## WHAT THE EXERCISE ASKS
How many of the lines below contain the word "הרבדים"? Reply with the number alone.

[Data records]
───
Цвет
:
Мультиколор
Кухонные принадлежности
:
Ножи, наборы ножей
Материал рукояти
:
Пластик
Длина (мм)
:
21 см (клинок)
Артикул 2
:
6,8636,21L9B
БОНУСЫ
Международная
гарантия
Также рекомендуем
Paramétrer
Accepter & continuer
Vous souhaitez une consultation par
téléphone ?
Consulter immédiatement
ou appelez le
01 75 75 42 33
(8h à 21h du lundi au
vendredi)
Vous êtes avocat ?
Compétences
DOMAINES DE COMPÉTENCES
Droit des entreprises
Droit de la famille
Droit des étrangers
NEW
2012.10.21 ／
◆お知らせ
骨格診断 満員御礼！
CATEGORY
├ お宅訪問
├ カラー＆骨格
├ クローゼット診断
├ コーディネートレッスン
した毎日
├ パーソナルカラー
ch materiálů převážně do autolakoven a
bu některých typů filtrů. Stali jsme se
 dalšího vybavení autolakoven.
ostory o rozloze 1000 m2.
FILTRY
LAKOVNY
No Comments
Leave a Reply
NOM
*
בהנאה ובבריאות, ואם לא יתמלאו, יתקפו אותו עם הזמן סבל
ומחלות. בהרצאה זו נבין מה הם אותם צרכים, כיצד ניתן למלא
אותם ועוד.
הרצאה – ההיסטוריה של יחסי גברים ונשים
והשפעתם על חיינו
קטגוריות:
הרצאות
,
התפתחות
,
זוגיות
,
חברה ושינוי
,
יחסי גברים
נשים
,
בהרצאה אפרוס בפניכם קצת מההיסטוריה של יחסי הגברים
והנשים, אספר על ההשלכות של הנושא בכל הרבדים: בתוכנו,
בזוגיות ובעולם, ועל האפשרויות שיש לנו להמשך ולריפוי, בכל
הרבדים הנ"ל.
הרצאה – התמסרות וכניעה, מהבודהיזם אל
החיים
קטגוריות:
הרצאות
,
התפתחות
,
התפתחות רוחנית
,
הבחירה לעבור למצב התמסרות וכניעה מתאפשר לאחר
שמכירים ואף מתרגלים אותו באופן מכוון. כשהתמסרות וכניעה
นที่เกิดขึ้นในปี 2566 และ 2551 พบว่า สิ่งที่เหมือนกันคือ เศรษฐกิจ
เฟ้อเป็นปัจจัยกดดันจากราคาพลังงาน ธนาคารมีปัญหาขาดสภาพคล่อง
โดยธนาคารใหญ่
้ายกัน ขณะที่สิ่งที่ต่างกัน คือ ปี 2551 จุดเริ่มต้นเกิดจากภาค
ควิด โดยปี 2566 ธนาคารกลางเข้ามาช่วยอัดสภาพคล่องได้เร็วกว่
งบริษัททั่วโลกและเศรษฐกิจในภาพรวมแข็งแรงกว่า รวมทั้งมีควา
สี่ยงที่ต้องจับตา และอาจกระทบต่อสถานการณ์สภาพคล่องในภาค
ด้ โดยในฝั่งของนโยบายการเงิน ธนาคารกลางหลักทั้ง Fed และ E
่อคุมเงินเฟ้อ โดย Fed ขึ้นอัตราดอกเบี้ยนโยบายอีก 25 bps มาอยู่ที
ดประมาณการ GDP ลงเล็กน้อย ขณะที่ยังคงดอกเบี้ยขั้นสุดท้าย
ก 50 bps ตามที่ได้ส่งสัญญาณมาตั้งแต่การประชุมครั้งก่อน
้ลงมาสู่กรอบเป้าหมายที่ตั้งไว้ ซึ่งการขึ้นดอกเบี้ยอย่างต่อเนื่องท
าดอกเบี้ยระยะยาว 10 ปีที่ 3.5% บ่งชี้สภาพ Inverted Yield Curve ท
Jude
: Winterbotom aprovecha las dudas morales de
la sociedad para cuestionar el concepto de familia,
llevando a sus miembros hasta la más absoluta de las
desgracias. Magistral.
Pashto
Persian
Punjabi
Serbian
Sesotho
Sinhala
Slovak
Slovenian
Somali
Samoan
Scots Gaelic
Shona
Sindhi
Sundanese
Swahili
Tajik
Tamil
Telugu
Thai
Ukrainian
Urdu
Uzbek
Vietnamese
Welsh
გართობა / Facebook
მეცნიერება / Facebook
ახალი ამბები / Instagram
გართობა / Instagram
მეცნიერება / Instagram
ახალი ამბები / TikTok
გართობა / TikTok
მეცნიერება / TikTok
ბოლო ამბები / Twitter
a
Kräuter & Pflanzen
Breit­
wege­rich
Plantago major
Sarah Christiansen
───
## YOUR RESPONSE
2